Harvard was forced to use all of its timeouts, and Penn got a huge first down when Torgersen found Watson for seven yards on 3rd-and-4. That allowed the Quakers to get the clock inside a minute before they finally relinquished possession, and in many ways Hunter Kelley symbolized the day when his final punt, into the wind, travelled 63 yards and was downed on Harvard's 3-yard line.
Any chances for a Crimson miracle were doused on the first play of the drive, when seniorDylan Muscat settled under a desperation pass out of the end zone and intercepted the ball at the Harvard 35-yard line.
Inside the Numbers
In addition to the 22-game winning streak, Penn also stopped Harvard's 16-game Ivy League winning streak. As a result, the Ivy League records for consecutive overall wins (24) and Ivy League wins (20) -- both held by the Penn program -- remain intact thanks to this current Quakers outfit.
Defensively, the Quakers forced three more turnovers and have a plus-12 turnover margin in the current five-game winning streak (17 takeaways). Penn had five sacks by five different players, including one from senior Tyler Drake who now has 8.5 this season -- 10th-most all-time at Penn -- and 17.5 for his career -- fifth-most all-time at Penn. Drake also added a team-high 12 tackles, while junior linebacker Donald Panciello added 10.

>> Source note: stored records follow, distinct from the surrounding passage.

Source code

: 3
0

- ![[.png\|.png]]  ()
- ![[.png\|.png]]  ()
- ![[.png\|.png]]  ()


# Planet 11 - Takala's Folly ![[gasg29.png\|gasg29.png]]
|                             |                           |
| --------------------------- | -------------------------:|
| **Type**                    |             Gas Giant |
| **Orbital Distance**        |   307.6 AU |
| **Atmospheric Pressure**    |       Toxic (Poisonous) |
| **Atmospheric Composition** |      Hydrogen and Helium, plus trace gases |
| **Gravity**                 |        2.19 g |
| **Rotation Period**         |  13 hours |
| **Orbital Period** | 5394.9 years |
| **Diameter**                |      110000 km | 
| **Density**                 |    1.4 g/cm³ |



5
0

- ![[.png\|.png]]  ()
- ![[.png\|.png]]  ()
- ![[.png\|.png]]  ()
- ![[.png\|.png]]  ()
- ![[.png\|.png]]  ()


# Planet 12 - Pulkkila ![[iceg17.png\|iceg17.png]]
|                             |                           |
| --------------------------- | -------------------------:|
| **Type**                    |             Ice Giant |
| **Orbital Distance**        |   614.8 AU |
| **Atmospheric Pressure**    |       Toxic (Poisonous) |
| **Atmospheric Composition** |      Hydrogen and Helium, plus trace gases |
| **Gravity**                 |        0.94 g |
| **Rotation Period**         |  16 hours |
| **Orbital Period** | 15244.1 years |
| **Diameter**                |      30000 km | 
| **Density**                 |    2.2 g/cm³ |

Watson, a wide receiver, accounted for 100 of Penn's 164 rushing yards on just five carries. He also had 149 of Penn's 245 receiving yards on seven catches. Schoenauer was second on the team with 27 rushing yards, and Pearson had the second-most receiving yards with 32.
Torgersen was 17-of-26 for 245 yards, two passing touchdowns and two rushing touchdowns. He has not thrown an interception in 154 attempts (since Sept. 24), and has 13 passing touchdowns and zero interceptions in Ivy games this year.
Its the final Hurrah, Hurrah, Pennsylvania, for Penn’s senior class. Their final home game at historic Franklin Field will be the 122nd all-time meeting in the fifth-oldest rivaly in college football. Penn and Cornell kickoff is set for 1 p.m. The game can be seen on the Ivy League Digital Network.